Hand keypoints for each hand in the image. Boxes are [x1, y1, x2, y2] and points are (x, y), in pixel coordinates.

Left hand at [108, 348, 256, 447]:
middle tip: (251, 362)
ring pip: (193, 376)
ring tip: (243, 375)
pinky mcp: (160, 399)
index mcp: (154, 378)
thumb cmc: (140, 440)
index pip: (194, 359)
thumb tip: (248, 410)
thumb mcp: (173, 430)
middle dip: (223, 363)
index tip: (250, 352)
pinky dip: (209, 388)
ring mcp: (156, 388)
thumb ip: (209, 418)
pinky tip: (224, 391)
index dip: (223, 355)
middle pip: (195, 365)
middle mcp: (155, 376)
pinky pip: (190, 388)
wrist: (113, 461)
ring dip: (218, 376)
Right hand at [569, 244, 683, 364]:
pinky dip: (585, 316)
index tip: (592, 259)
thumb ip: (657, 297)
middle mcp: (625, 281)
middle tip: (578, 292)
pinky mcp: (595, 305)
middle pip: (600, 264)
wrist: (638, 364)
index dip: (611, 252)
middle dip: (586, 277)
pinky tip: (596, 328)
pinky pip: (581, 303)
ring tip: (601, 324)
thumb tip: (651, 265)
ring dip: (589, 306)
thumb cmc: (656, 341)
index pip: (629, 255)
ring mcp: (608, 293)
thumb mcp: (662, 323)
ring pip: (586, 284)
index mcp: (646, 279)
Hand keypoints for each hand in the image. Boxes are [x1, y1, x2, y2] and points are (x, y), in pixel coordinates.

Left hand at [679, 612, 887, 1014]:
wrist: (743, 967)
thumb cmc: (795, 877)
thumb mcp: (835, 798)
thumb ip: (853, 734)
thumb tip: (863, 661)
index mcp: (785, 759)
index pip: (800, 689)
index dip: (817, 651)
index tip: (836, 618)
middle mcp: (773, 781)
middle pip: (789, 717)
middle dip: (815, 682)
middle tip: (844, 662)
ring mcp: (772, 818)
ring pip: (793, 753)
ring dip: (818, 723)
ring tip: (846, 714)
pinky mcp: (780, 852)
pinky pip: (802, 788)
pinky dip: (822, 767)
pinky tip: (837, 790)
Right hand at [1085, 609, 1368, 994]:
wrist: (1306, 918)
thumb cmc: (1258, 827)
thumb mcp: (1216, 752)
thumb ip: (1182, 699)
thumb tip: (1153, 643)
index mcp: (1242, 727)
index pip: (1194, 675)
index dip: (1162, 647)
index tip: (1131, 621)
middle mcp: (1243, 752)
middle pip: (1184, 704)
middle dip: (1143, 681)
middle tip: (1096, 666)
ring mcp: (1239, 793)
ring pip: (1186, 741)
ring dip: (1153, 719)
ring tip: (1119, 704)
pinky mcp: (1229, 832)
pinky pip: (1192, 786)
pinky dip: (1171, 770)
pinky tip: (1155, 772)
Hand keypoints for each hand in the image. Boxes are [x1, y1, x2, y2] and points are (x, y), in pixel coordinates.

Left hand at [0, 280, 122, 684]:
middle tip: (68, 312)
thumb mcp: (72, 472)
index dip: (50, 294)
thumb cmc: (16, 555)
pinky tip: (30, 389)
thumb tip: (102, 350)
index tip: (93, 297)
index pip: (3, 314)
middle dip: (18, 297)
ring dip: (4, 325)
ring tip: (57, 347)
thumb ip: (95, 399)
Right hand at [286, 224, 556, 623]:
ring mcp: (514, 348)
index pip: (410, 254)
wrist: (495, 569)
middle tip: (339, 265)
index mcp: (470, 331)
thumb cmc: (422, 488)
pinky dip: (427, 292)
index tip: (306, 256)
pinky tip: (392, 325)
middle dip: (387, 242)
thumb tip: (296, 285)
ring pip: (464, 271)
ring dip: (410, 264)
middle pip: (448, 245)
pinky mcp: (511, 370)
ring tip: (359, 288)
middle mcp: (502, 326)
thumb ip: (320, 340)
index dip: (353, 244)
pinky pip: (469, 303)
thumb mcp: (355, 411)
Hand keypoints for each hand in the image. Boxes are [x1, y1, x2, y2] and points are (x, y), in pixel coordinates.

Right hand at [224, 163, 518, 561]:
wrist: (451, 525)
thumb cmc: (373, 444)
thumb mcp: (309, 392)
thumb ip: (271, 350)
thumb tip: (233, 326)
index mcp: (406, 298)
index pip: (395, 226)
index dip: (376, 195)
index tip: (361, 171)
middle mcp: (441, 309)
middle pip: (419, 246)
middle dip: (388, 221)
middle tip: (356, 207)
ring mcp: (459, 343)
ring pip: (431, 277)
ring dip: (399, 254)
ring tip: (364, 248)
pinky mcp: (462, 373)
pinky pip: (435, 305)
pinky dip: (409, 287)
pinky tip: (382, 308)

________________________________________

▸ **Work required**: From the beginning of the listing above down to the line with "index dip: (611, 252)", every line should be restated exactly.

▸ **Task response**:
Hand keypoints for each hand in the image. Boxes are [x1, y1, x2, y2] and points are (x, y), in pixel coordinates.

Left hand at [108, 348, 256, 447]:
middle tip: (251, 362)
ring pip: (193, 376)
ring tip: (243, 375)
pinky mcp: (160, 399)
index mcp: (154, 378)
thumb cmc: (140, 440)
index pip: (194, 359)
thumb tip: (248, 410)
thumb mcp: (173, 430)
middle dip: (223, 363)
index tip: (250, 352)
pinky dip: (209, 388)
ring mcp: (156, 388)
thumb ip: (209, 418)
pinky tip: (224, 391)
index dip: (223, 355)
middle pip: (195, 365)
middle mcp: (155, 376)
pinky pip: (190, 388)
wrist: (113, 461)
ring dip: (218, 376)
Right hand at [569, 244, 683, 364]:
pinky dip: (585, 316)
index tip: (592, 259)
thumb ip: (657, 297)
middle mcp: (625, 281)
middle tip: (578, 292)
pinky mcp: (595, 305)
middle pip: (600, 264)
wrist: (638, 364)
index dip: (611, 252)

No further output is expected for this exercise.